▶ RECORDS FOR THIS TASK:
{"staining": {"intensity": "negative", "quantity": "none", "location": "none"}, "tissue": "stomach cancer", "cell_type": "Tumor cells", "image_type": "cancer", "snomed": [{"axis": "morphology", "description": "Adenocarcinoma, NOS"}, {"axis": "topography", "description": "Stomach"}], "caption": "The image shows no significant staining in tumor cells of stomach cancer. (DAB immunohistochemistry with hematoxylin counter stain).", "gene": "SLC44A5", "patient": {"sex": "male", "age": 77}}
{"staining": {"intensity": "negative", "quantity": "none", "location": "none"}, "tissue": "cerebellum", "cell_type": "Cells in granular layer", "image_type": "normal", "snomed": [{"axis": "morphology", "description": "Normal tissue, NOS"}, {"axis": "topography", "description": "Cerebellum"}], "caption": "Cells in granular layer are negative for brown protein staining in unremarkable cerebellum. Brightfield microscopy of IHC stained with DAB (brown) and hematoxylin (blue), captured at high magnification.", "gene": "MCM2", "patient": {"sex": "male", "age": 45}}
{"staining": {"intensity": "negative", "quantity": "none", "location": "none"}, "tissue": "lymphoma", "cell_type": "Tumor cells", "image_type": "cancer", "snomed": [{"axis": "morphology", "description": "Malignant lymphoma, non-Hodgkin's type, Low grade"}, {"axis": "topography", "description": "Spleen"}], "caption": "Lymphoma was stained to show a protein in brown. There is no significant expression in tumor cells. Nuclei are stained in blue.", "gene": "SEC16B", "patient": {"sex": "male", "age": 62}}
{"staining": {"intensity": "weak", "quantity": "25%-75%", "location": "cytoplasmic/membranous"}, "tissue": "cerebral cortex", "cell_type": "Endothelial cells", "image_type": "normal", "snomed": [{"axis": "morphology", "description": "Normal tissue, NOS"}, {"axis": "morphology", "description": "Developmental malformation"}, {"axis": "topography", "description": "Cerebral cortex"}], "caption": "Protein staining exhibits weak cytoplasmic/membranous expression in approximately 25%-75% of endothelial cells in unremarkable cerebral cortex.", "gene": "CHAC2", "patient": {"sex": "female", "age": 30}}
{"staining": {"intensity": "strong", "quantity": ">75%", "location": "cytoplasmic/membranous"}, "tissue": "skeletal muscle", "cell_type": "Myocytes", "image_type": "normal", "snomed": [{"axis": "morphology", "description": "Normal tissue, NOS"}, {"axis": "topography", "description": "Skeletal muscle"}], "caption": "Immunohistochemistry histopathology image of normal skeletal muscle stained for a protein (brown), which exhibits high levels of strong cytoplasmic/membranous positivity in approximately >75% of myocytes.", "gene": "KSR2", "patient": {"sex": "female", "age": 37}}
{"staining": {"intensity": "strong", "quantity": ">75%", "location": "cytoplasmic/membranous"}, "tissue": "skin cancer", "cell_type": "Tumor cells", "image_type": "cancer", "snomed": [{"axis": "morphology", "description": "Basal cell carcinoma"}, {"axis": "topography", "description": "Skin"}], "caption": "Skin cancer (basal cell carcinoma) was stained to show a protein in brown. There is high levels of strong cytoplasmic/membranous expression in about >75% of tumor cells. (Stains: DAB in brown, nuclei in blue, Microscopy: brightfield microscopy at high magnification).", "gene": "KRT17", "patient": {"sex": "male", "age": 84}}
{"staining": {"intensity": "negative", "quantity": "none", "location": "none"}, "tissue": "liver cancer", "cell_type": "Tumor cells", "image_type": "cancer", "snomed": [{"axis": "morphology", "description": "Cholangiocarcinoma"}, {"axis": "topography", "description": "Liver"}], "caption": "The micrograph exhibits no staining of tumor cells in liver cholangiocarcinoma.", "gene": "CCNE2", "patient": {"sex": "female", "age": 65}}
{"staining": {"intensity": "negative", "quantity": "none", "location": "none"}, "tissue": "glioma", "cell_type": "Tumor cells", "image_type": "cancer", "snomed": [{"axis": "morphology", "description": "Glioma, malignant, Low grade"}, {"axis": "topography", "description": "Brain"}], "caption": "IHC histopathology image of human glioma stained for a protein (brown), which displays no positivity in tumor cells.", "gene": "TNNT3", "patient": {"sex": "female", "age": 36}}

▶ EXERCISE DESCRIPTION: How many lines in the listing above contain "with"? Give the number and nothing else.

▶ ANSWER FOR THE TASK: 2